Given data below:

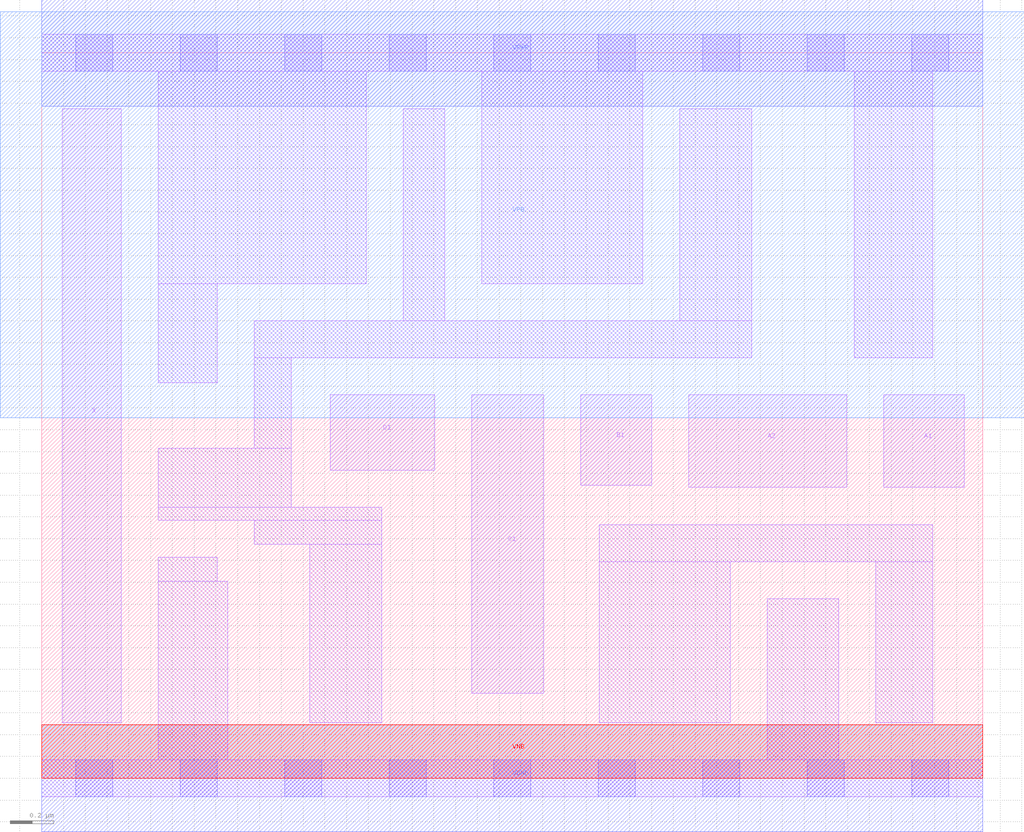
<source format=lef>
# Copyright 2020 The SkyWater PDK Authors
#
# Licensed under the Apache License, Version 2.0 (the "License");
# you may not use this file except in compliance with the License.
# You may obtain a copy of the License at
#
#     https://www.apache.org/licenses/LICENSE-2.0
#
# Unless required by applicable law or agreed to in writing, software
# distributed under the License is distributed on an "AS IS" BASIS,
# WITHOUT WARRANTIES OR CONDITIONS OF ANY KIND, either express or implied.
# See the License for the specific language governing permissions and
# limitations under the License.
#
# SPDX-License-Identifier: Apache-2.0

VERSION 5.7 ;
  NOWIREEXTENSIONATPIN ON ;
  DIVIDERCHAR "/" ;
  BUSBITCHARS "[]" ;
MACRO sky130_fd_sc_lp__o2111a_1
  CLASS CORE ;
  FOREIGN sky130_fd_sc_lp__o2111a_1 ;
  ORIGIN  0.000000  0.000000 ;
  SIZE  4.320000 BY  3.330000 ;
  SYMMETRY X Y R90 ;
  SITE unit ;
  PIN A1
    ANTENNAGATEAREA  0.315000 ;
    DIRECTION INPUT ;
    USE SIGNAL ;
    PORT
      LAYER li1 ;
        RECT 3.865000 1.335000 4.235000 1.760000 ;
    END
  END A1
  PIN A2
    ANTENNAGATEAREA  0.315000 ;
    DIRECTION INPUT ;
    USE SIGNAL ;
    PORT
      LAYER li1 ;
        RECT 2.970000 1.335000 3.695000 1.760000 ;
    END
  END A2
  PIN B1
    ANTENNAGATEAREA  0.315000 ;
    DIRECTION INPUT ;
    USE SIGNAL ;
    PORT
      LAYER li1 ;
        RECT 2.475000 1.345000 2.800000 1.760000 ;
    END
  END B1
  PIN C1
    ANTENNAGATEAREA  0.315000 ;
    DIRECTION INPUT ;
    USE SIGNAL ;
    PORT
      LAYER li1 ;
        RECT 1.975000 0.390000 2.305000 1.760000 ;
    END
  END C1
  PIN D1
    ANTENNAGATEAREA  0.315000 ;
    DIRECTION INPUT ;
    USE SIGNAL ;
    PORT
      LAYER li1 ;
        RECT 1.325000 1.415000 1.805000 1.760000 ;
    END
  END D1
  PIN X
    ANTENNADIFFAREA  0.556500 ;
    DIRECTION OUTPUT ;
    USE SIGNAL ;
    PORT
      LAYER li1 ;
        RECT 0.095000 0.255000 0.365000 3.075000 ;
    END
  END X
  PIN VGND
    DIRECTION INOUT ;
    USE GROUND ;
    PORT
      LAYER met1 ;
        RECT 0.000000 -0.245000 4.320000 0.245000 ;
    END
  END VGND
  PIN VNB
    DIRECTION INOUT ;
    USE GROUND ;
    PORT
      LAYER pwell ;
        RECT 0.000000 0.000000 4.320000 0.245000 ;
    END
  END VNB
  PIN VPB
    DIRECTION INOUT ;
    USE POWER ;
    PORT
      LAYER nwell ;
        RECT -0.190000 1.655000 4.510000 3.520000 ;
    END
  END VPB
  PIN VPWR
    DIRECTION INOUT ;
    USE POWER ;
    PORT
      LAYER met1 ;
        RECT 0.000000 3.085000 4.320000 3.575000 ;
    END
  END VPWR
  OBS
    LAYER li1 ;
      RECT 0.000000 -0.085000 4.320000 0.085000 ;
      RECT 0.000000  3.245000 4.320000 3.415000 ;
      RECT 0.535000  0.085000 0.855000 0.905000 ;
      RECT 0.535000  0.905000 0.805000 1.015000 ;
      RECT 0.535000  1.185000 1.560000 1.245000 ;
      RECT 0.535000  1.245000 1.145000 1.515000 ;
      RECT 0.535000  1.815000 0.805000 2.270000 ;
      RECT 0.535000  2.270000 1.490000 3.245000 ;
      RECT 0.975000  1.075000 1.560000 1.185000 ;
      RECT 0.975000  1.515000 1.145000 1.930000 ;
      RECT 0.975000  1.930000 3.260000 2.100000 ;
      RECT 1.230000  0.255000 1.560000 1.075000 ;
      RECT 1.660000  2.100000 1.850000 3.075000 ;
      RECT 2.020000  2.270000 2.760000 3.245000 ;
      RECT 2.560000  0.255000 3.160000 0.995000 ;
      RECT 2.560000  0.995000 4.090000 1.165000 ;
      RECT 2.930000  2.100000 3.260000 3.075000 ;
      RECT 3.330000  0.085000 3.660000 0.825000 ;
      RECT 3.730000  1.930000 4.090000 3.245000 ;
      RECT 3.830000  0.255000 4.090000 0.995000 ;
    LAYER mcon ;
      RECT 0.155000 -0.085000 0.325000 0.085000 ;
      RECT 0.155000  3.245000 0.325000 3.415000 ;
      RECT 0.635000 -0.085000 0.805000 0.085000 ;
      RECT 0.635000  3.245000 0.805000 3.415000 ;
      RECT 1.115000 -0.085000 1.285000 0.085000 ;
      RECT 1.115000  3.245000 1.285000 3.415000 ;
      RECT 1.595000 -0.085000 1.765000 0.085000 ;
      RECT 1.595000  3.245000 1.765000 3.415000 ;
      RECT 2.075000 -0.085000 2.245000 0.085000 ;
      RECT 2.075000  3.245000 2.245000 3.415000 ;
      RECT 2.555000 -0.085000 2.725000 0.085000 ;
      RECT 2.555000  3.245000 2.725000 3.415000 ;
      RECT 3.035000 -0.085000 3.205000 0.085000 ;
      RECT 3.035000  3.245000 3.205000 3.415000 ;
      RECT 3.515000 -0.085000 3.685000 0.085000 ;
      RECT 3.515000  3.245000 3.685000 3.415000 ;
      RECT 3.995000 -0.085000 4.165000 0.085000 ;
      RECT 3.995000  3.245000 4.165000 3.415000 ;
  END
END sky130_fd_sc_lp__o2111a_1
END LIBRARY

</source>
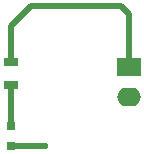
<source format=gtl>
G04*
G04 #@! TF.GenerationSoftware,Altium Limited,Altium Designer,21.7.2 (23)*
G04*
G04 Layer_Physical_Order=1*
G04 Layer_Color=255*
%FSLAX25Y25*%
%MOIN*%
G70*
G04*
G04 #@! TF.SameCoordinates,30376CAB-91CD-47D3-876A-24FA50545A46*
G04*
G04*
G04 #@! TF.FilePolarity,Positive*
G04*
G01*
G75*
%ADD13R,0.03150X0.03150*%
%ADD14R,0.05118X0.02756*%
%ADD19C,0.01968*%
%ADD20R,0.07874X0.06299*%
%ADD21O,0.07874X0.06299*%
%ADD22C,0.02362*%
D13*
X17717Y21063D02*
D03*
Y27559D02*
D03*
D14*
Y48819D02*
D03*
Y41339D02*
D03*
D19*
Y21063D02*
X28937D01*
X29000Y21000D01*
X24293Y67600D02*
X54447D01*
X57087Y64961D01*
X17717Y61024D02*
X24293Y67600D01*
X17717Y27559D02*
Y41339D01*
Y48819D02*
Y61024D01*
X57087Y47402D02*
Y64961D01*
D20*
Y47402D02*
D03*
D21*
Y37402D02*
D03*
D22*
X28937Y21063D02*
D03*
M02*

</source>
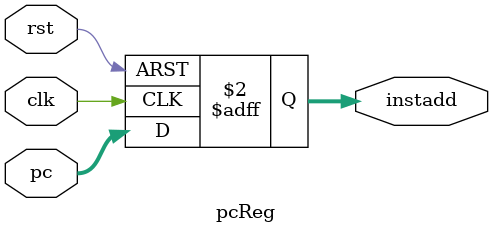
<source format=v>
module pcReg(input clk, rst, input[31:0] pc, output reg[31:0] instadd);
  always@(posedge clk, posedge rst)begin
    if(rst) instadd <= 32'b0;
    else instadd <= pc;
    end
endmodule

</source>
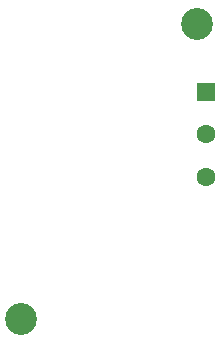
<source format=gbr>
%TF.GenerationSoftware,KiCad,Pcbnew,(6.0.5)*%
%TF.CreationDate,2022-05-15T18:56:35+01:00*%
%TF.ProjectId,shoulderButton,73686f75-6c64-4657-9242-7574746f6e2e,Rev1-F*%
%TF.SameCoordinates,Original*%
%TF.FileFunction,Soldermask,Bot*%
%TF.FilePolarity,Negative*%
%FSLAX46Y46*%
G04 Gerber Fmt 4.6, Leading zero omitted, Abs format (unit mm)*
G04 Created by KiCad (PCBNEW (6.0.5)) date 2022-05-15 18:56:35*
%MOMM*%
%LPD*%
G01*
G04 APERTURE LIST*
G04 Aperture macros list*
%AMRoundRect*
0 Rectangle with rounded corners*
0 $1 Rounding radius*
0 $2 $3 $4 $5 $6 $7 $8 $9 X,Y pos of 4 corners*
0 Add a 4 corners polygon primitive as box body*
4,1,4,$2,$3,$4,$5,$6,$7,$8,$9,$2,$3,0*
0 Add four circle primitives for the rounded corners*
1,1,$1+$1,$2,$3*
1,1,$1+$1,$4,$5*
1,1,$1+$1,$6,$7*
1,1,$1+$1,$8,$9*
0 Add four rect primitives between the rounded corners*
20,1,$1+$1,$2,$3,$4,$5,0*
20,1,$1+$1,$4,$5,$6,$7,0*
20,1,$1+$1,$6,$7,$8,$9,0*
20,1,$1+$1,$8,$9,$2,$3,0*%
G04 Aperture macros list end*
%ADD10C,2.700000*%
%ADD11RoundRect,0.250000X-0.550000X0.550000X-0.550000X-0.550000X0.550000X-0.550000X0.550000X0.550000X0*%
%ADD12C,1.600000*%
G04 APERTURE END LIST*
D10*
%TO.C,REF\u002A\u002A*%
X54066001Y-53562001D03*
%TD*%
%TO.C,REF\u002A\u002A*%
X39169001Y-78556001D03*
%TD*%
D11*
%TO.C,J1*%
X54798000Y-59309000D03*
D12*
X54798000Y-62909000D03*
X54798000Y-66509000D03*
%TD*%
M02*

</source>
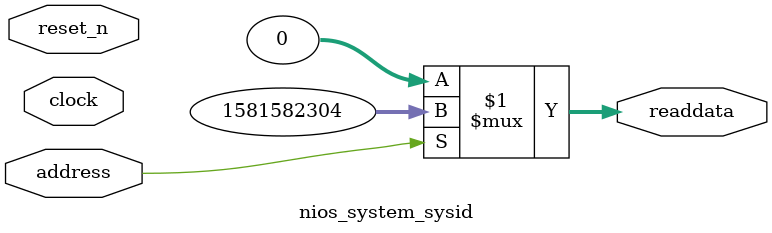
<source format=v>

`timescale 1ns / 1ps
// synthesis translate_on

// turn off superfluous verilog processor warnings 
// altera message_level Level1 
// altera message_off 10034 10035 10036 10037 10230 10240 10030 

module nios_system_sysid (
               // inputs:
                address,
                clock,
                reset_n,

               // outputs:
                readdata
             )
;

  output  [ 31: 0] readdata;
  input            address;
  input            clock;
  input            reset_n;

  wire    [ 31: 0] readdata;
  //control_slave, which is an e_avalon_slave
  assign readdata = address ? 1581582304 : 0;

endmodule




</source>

End of Given data.

> [What is needed]:
In the data above, which lines lie between the line with "RECT -0.190000 1.655000" and the line with "1.145000 1.515000 ;", inclusive? Print those lines exactly and nothing else.

> [Response below]:
        RECT -0.190000 1.655000 4.510000 3.520000 ;
    END
  END VPB
  PIN VPWR
    DIRECTION INOUT ;
    USE POWER ;
    PORT
      LAYER met1 ;
        RECT 0.000000 3.085000 4.320000 3.575000 ;
    END
  END VPWR
  OBS
    LAYER li1 ;
      RECT 0.000000 -0.085000 4.320000 0.085000 ;
      RECT 0.000000  3.245000 4.320000 3.415000 ;
      RECT 0.535000  0.085000 0.855000 0.905000 ;
      RECT 0.535000  0.905000 0.805000 1.015000 ;
      RECT 0.535000  1.185000 1.560000 1.245000 ;
      RECT 0.535000  1.245000 1.145000 1.515000 ;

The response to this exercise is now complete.